Geoff Phipps, CFA, Gestionnaire de portefeuille et stratège en négociation
L’or a bondi. Puis il a subi un recul. Ensuite, la Réserve fédérale a fait un virage belliciste, le dollar s’est redressé et le récit voulant que « le commerce soit terminé » est passé de marginal à consensuel du jour au lendemain. Mais les piliers structurels qui ont construit le marché haussier n’ont pas bougé, et la perspective d’une politique axée sur l’énergie ne réécrit pas les facteurs fondamentaux.
La transaction de dépréciation monétaire avait de solides assises à l’approche de 2026 : les banques centrales, à l’échelle mondiale, assouplissaient leur politique malgré une inflation sous-jacente toujours tenace, cédant en crédibilité sur la stabilité des prix, tout en achetant simultanément de l’or à un rythme double de leur cadence historique comme actif de réserve stratégique. Les déficits financiers se sont creusés sans volonté politique de les combler. Cette combinaison (capitulation monétaire et diversification structurelle loin de la monnaie fiduciaire) a entraîné un énorme marché haussier de l’or.
Le choc pétrolier iranien a paradoxalement tué la transaction à court terme : la hausse des prix de l’énergie a forcé les marchés à réévaluer les attentes de taux nettement à la hausse, les rendements réels ont grimpé en flèche et l’or a reculé.
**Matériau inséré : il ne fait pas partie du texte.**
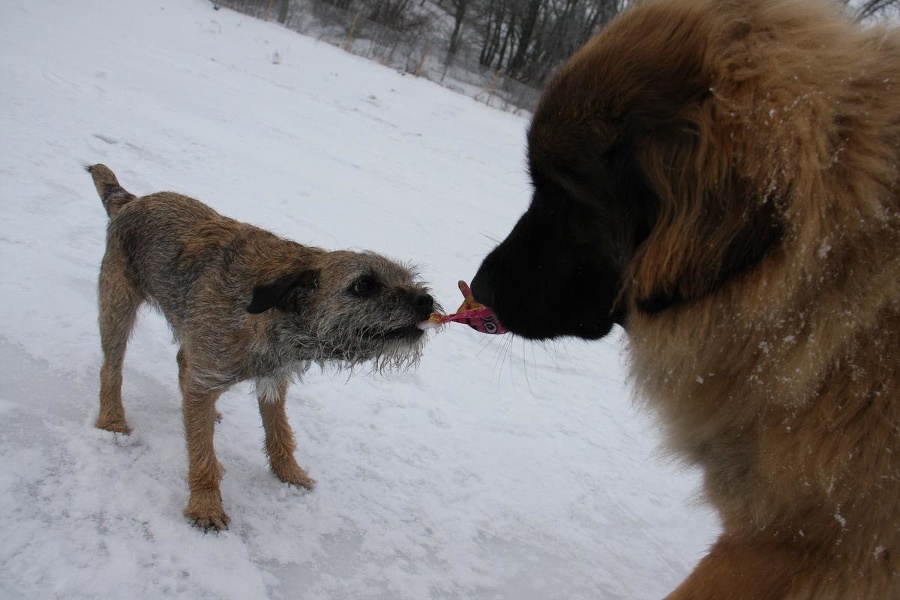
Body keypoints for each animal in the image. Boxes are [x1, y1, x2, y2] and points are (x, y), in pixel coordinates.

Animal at [89, 164, 436, 528]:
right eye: (364, 284)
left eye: (409, 278)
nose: (426, 300)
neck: (270, 311)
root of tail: (129, 200)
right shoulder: (210, 373)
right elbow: (202, 454)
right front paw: (206, 504)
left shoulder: (273, 378)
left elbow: (279, 431)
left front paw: (290, 475)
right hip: (117, 304)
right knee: (111, 367)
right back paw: (112, 421)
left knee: (183, 363)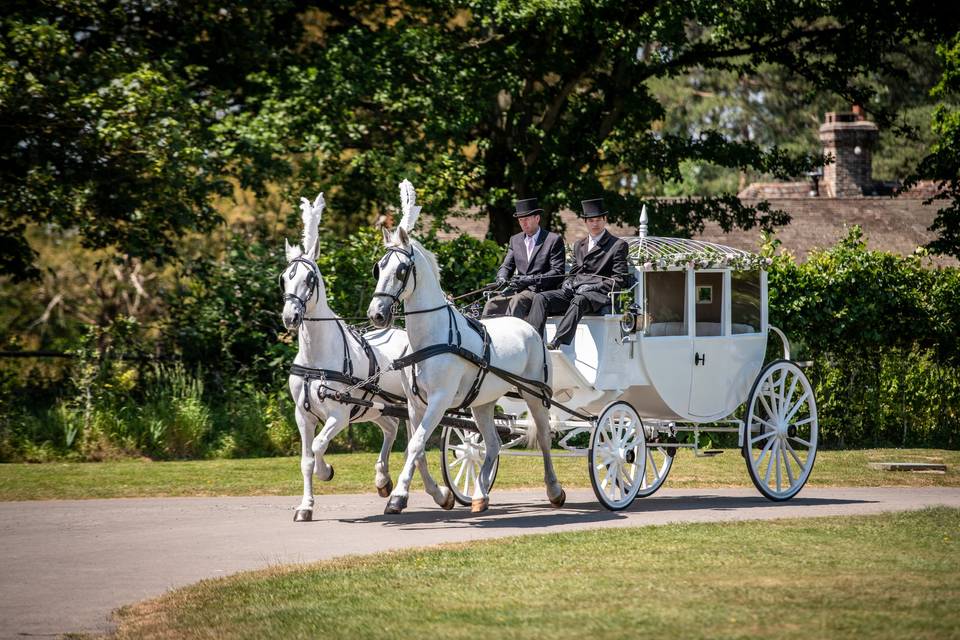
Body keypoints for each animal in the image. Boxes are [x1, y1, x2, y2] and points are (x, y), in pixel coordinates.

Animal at [282, 194, 454, 520]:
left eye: (310, 278)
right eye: (284, 277)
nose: (290, 316)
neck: (316, 359)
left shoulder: (338, 415)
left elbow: (320, 447)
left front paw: (327, 471)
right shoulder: (302, 415)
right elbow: (306, 460)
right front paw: (305, 506)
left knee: (415, 446)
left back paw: (436, 494)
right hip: (379, 407)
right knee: (394, 431)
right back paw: (385, 480)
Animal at [366, 180, 564, 516]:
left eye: (402, 270)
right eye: (378, 268)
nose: (376, 314)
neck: (430, 340)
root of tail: (530, 329)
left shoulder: (440, 400)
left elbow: (417, 445)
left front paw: (399, 496)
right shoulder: (415, 404)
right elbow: (415, 449)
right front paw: (441, 495)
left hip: (535, 395)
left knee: (545, 439)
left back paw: (554, 490)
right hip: (482, 402)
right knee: (492, 443)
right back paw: (480, 495)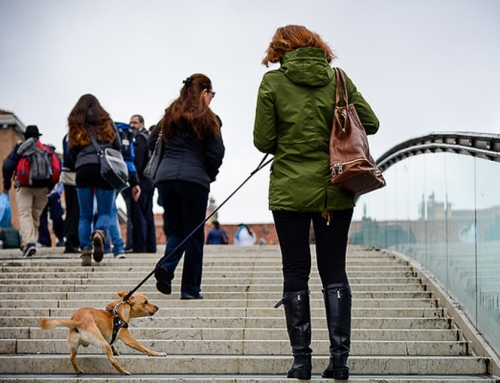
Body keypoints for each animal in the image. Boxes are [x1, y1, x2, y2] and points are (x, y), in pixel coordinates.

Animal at [39, 292, 167, 376]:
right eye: (146, 302)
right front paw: (157, 353)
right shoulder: (127, 338)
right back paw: (123, 372)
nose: (158, 307)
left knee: (71, 357)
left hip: (73, 345)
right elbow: (144, 348)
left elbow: (113, 342)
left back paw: (78, 370)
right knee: (112, 361)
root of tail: (78, 321)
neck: (119, 311)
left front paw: (115, 350)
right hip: (102, 342)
Cette dernière conséquence n’est pas le fruit du gain soudain en crédibilité des banques centrales, mais parce qu’un choc en matière d’offre a temporairement rendu le durcissement inévitable.
Les débuts de M. Warsh au Federal Open Market Committee (FOMC) en juin viennent renforcer cette perspective : la moitié du comité prévoit au moins une hausse en 2026, nous pouvons constater la suppression de l’orientation prospective et le ton de la conférence de presse était sans équivoque belliciste. La valeur du dollar s’est redressée, celle de l’or a chuté et le complexe plus large de dépréciation (devises non libellées en dollars, actifs réels et bitcoin) s’est dénoué ensemble. Le récit voulant que « le commerce soit terminé » est passé de marginal à consensuel du jour au lendemain.
M. Warsh n’a pas tort de dire qu’il y a un problème d’inflation; l’inflation sous-jacente demeure tenace et la Fed de Powell l’a largement ignorée. Sauf que le choc pétrolier qui justifiait son agressivité est, du moins partiellement, en train de s'inverser. De plus, une grande partie du mouvement post-FOMC sur le taux à 2 ans s’est déjà dénouée. L’inflation tenace à laquelle nous assistons demeure liée aux services que les hausses de taux ne corrigent pas particulièrement bien de toute façon. Les marchés ont réévalué les prix en fonction d’une résolution de la guerre, mais le détroit d'Ormuz demeure un point à surveiller. Si les flux ne se normalisent pas comme prévu, l’énergie revient comme source d’inflation et tout le calcul change de nouveau.
Les piliers structurels n’ont pas bougé : les déficits continuent de se creuser, les banques centrales continuent d’acheter, et l’or représente toujours moins de 0,2 % des portefeuilles privés américains. M. Warsh peut sembler plus restrictif pendant un trimestre. Seulement, il ne peut pas indéfiniment aller à contre-courant de la tendance du marché, de la politique et des facteurs fondamentaux. Le pari sur la dépréciation monétaire n’est pas terminé; il était en pause énergétique en raison de la guerre.